• [Task goal] Render the stretch of the material from the line containing "Only one set of pull" through the line containing "## Test 4 - Worm drive gearbox" as a Markdown table, omitting blank lines. Use a column named "Row" for the row number and a column named "Text" for the line.

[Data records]
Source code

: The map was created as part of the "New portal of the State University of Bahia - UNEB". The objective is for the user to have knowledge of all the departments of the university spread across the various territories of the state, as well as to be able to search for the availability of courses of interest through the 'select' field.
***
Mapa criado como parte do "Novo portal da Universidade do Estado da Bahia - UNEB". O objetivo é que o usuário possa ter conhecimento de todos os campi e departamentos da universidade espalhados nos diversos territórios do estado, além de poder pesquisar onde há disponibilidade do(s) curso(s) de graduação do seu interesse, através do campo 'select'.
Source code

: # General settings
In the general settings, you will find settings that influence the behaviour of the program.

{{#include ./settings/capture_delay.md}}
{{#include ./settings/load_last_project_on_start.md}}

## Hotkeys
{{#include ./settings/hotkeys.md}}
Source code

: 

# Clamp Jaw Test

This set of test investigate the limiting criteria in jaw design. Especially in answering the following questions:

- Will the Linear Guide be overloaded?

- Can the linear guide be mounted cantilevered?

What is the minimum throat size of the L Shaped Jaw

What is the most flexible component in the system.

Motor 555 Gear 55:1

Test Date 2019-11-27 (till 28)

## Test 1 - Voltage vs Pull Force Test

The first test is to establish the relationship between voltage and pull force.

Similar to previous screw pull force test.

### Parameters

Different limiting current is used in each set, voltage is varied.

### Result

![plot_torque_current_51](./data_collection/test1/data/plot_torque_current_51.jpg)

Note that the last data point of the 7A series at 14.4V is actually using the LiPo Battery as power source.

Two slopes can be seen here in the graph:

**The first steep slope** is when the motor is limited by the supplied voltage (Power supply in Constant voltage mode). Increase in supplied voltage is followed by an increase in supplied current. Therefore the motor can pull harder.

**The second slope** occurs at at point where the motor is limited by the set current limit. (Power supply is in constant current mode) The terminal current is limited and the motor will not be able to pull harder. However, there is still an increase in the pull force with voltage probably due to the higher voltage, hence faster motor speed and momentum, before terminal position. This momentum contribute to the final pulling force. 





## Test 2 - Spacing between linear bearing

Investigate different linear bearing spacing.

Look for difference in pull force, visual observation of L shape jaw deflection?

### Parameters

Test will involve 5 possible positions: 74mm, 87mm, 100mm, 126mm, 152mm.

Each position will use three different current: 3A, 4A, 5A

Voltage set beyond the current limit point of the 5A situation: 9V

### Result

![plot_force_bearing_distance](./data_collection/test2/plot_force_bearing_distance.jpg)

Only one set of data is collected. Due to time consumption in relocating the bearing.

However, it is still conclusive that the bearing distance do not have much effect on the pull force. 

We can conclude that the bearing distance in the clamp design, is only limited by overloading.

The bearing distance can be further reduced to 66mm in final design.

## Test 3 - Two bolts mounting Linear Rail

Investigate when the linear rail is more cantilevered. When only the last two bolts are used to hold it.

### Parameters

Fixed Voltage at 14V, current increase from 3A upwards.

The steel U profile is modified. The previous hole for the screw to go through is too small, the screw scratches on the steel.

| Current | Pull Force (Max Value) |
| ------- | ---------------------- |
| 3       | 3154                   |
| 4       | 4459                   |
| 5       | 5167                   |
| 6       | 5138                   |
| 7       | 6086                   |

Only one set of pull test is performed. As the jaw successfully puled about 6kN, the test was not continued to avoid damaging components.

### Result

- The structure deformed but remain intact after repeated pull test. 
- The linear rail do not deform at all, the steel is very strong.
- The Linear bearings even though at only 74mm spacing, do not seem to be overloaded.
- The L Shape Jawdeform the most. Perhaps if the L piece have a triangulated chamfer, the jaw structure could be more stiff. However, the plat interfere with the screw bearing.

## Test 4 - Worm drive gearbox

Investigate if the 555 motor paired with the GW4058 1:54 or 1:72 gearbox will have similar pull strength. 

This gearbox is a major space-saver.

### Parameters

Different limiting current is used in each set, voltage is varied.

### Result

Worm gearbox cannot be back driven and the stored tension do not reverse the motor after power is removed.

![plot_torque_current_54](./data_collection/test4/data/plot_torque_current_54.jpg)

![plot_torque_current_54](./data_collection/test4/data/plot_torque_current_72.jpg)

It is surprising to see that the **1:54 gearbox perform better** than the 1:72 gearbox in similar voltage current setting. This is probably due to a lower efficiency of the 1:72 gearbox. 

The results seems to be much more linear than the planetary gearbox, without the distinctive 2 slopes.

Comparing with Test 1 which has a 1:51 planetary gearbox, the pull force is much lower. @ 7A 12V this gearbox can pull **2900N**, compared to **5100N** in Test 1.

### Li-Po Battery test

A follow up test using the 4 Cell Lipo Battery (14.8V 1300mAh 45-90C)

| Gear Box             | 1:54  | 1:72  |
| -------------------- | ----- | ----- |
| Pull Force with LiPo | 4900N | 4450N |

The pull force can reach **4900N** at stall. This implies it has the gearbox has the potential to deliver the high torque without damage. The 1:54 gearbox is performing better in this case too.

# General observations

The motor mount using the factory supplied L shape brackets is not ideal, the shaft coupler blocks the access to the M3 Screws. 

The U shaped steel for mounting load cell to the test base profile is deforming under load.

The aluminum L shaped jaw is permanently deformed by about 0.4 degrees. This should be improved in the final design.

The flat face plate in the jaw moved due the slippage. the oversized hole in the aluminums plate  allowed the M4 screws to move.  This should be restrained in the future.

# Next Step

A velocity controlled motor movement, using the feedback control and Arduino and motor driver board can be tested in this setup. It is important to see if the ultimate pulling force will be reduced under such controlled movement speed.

• [Written solution]
| Row | Text |
|---|---|
| 1 | Only one set of pull test is performed. As the jaw successfully puled about 6kN, the test was not continued to avoid damaging components. |
| 2 | ### Result |
| 3 | - The structure deformed but remain intact after repeated pull test.  |
| 4 | - The linear rail do not deform at all, the steel is very strong. |
| 5 | - The Linear bearings even though at only 74mm spacing, do not seem to be overloaded. |
| 6 | - The L Shape Jawdeform the most. Perhaps if the L piece have a triangulated chamfer, the jaw structure could be more stiff. However, the plat interfere with the screw bearing. |
| 7 | ## Test 4 - Worm drive gearbox |